**Tu tarea:**
Continúa el texto sobre el Fondo de Garantía de Depósitos a partir de su última oración.

**Texto proporcionado:**
################

Los esquemas de protección de activos de la CAM y Unnim han dejado al Fondo de Garantía de Depósitos (FGD) vacío, y aún queda la subasta de Banco de Valencia. Si el Banco de España decide seguir el mismo criterio con la entidad valenciana que con las dos anteriores, el fondo no tendrá recursos suficientes para acometer su saneamiento.
El Gobierno acordó el pasado octubre unir en un solo FGD los tres que existían hasta entonces y que se financiaban de las respectivas aportaciones que efectuaban bancos, cajas y cooperativas de crédito. La suma de las tres cantidades dio como resultado un patrimonio de 6.593 millones, con el objetivo de sufragar los costes de la reestructuración de las cajas.
Sin embargo, el saneamiento de la CAM, entregada por el precio simbólico de un euro al Banco Sabadell, costará un mínimo de 5.249 millones de euros, que será la cifra que alcance la ampliación de capital de la entidad alicantina, y que suscribirá íntegramente por el FGD.
Aun dando por bueno que el agujero de la CAM se limite a esos 5.249 millones (algunas fuentes lo cifran más bien en el entorno de los 12.000 millones), las cuentas no le salen a De Guindos. En el mejor de los casos quedan 1.344 millones de euros, a los que se suman otros 1.600 millones que aportarán este año las entidades, después de que el Gobierno de Zapatero aprobase en 2011 incrementar el límite legal de las cuotas que aportan los bancos, del 2 por mil al 3 por mil.

################

**Datos para analizar:**
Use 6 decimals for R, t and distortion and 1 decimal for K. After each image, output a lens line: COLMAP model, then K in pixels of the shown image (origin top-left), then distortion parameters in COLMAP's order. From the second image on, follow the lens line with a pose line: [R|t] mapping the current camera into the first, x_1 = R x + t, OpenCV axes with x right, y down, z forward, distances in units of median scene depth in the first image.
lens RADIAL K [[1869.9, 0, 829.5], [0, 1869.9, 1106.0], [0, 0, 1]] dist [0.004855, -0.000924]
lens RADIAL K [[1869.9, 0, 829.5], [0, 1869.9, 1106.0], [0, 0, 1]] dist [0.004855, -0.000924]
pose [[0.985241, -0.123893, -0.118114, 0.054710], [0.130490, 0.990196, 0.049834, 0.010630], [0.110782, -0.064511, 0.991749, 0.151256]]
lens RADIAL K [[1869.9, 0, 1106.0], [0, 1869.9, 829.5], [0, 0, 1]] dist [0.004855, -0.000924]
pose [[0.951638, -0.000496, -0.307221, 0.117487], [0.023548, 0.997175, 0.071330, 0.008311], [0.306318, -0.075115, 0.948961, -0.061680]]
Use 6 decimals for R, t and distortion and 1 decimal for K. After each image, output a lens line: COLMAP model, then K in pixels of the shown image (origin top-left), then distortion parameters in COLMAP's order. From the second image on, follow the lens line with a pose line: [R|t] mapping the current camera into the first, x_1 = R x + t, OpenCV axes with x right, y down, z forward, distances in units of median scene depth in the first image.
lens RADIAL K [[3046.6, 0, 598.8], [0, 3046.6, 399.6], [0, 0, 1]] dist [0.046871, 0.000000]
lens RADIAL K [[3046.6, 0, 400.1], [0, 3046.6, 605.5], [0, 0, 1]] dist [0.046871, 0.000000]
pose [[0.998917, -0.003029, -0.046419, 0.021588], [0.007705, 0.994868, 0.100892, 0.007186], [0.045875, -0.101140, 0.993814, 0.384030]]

################

**Respuesta:**
A esos poco más de 3.000 millones habría que restar ahora las ayudas a Unnim, adjudicada a BBVA. En el caso de la entidad catalana, el FGD cubrirá 953 millones, y a partir de ahí, el 80% de las restantes pérdidas que puedan aflorar, y que el mercado cifra en al menos otros 900 millones de euros.
Pero además, hay que tener en cuenta que el fondo que cubre los ahorros de los depositantes sigue aún pagando el rescate de CCM, intervenida hace casi tres años. De hecho, según se desprende de la memoria del FGD del pasado ejercicio, este organismo desembolsó 510 millones en 2011 para cumplir con el esquema de protección de activos que obtuvo Cajastur cuando tomó el control de la caja manchega y en 2010 deberá pagar otros 524 millones más para cubrir los saneamientos del banco.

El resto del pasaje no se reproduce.